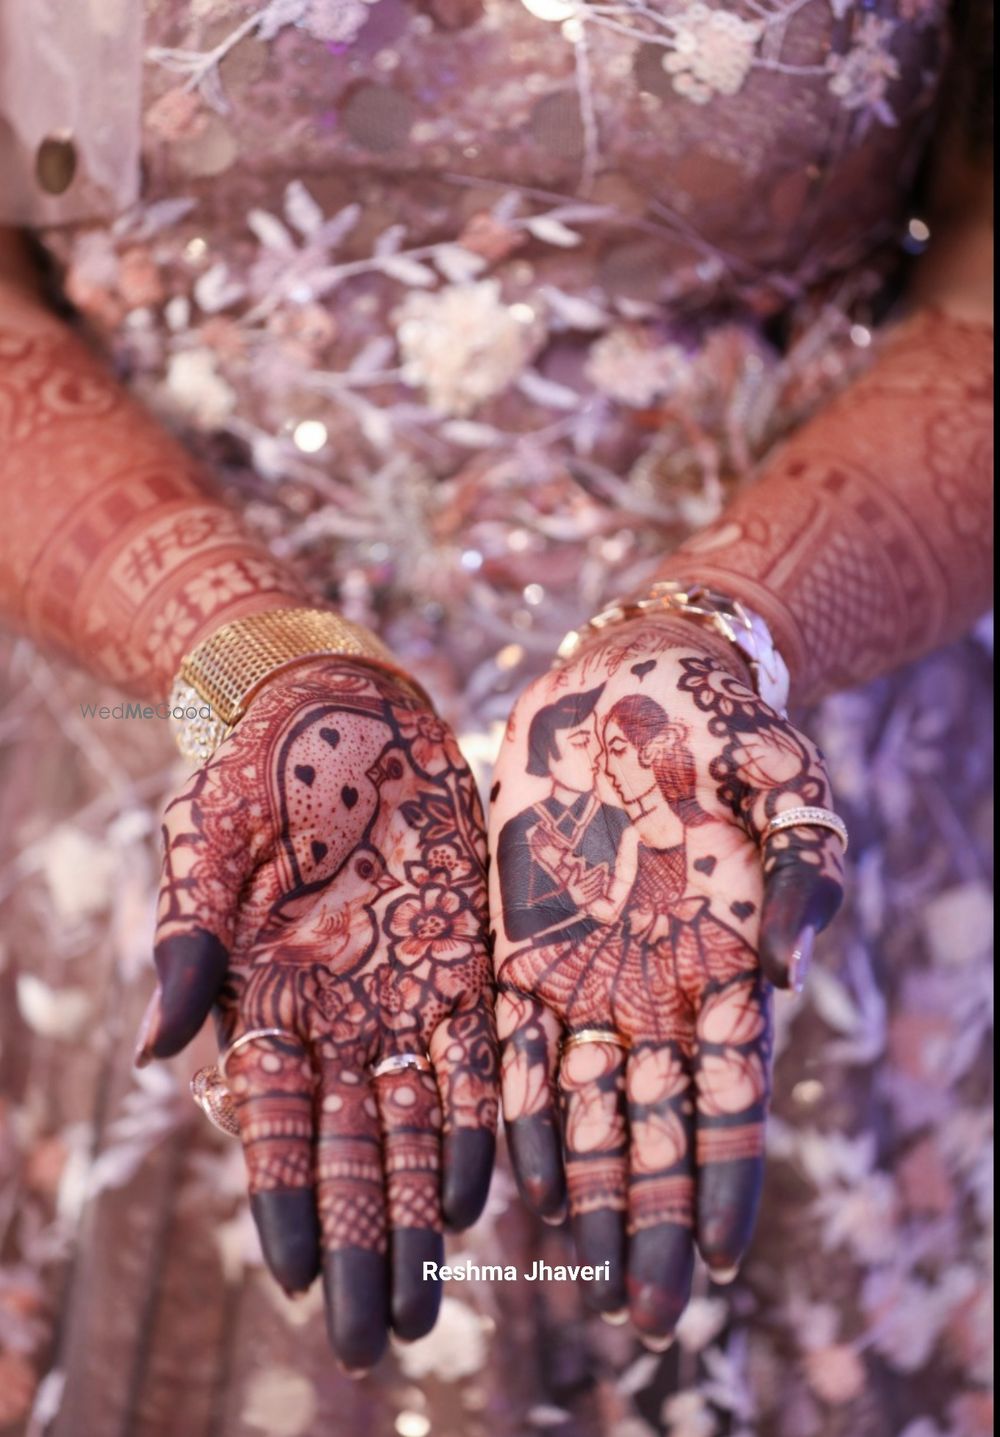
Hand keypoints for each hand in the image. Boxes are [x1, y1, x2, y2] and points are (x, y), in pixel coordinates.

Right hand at [134, 659, 496, 1369]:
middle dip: (363, 1244)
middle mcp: (336, 1016)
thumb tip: (150, 1054)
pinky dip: (480, 1122)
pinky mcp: (464, 959)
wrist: (338, 706)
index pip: (273, 1125)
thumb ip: (187, 947)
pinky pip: (477, 1056)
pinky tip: (488, 1189)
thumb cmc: (255, 771)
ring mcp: (402, 993)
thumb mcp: (205, 848)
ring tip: (433, 1298)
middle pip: (351, 1150)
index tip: (295, 1280)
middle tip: (373, 1339)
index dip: (286, 1201)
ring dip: (424, 1211)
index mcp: (263, 998)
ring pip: (415, 1124)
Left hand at [488, 616, 842, 1340]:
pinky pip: (507, 1039)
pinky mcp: (515, 938)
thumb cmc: (721, 723)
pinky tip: (510, 1172)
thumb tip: (790, 967)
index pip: (732, 1100)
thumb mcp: (786, 782)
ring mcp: (584, 969)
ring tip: (577, 1270)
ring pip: (583, 1104)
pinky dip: (511, 1107)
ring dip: (584, 1188)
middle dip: (651, 1220)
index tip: (716, 1269)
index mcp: (728, 966)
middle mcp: (656, 988)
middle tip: (641, 1317)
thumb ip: (804, 870)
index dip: (725, 1184)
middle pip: (656, 1128)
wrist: (634, 673)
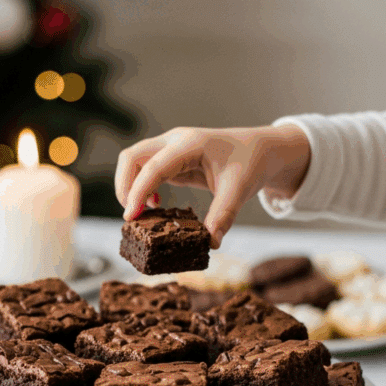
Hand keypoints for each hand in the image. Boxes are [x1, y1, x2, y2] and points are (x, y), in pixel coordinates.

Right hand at [115, 124, 310, 247]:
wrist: (261, 149)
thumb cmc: (250, 163)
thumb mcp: (239, 191)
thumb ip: (223, 217)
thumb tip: (210, 243)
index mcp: (190, 144)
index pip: (153, 166)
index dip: (138, 191)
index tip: (131, 217)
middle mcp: (175, 141)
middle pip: (132, 157)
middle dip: (124, 186)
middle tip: (133, 216)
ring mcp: (171, 148)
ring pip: (134, 162)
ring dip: (131, 187)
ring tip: (146, 212)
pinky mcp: (172, 159)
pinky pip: (146, 170)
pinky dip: (142, 187)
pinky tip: (156, 204)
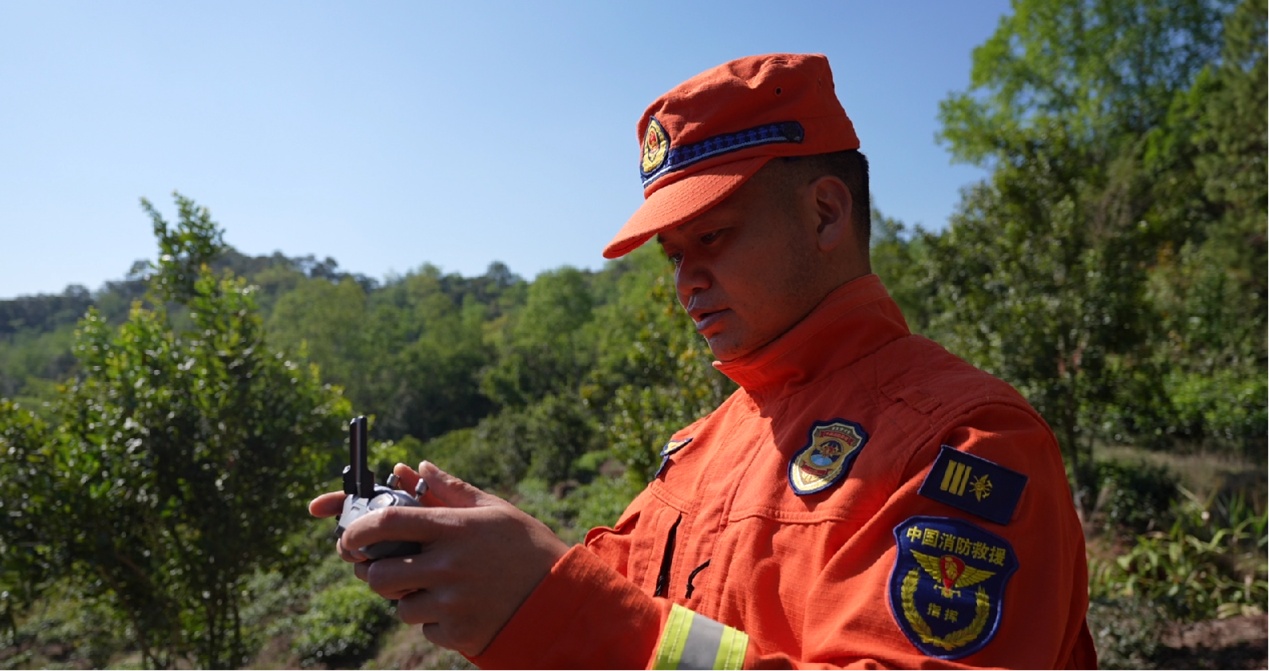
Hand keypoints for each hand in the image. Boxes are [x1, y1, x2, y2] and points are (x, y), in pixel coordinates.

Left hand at [308, 462, 569, 655]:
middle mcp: (449, 564)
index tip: (351, 537)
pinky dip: (434, 621)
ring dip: (409, 600)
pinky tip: (460, 607)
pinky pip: (425, 629)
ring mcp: (453, 601)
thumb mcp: (494, 510)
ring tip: (438, 589)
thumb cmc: (525, 547)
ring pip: (400, 607)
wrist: (561, 597)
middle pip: (379, 574)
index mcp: (454, 529)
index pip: (388, 522)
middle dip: (375, 573)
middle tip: (388, 569)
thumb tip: (415, 467)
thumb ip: (449, 490)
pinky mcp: (459, 631)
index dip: (359, 530)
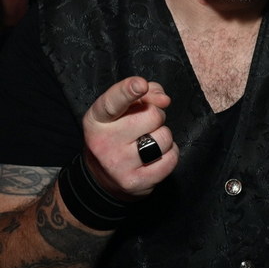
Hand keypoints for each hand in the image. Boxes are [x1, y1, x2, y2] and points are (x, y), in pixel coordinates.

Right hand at [82, 77, 178, 198]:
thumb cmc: (120, 132)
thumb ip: (146, 94)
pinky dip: (170, 154)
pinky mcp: (135, 182)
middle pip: (152, 115)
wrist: (104, 178)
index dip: (128, 91)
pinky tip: (155, 156)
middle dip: (156, 116)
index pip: (113, 102)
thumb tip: (164, 100)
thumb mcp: (125, 109)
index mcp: (98, 119)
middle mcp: (104, 142)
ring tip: (148, 141)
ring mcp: (118, 165)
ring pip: (164, 137)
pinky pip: (171, 158)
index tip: (140, 85)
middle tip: (144, 126)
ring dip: (163, 136)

-=-=-=-=-

EXERCISE DETAILS:
Exactly as written, restate the lines from the one that contains "ring mcp: (171, 148)" through the final line of the data, both ends included, but leave out the pictures.

EXERCISE RESULT:
ring mcp: (171, 148)
ring pip: (134, 162)
ring dip: (131, 187)
ring tip: (146, 212)
pinky mcp: (172, 159)
pinky pip: (146, 170)
pinky dip: (142, 187)
pinky tip: (156, 204)
Hand keypoints for each hand in the image. Boxes are [x1, y1, x2, y2] and points are (x, y), in pixel coordinates.

Left hand at [308, 462, 569, 655]:
middle mcp: (449, 564)
index tip: (351, 537)
pinky dip: (434, 621)
ring dip: (409, 600)
pinky tip: (460, 607)
pinky pip: (425, 629)
ring mcp: (453, 601)
thumb mcp: (494, 510)
ring tip: (438, 589)
thumb cmc: (525, 547)
ring pip: (400, 607)
wrist: (561, 597)
middle pip: (379, 574)
index mcp: (454, 529)
index pip: (388, 522)
middle dip: (375, 573)
middle tip: (388, 569)
thumb tip: (415, 467)
thumb ip: (449, 490)
pinky mcp: (459, 631)
index dip: (359, 530)
Hand keypoints for each hand in the image. Boxes are [x1, y1, x2, y2] and points are (x, y), in pixel coordinates.

Right hand at [82, 77, 178, 198]:
thumb cmc: (120, 132)
thumb ip: (146, 94)
pinky dip: (170, 154)
pinky mcp: (135, 182)
middle pip: (152, 115)
wrist: (104, 178)
index dip: (128, 91)
pinky tip: (155, 156)
middle dip: (156, 116)
index pip: (113, 102)
thumb tip: (164, 100)
thumb mcp: (125, 109)
index mcp: (98, 119)
middle mcp: (104, 142)
ring tip: (148, 141)
ring mcp: (118, 165)
ring pip: (164, 137)
pinky pip: (171, 158)
index tip: (140, 85)
middle tip: (144, 126)
ring dip: (163, 136)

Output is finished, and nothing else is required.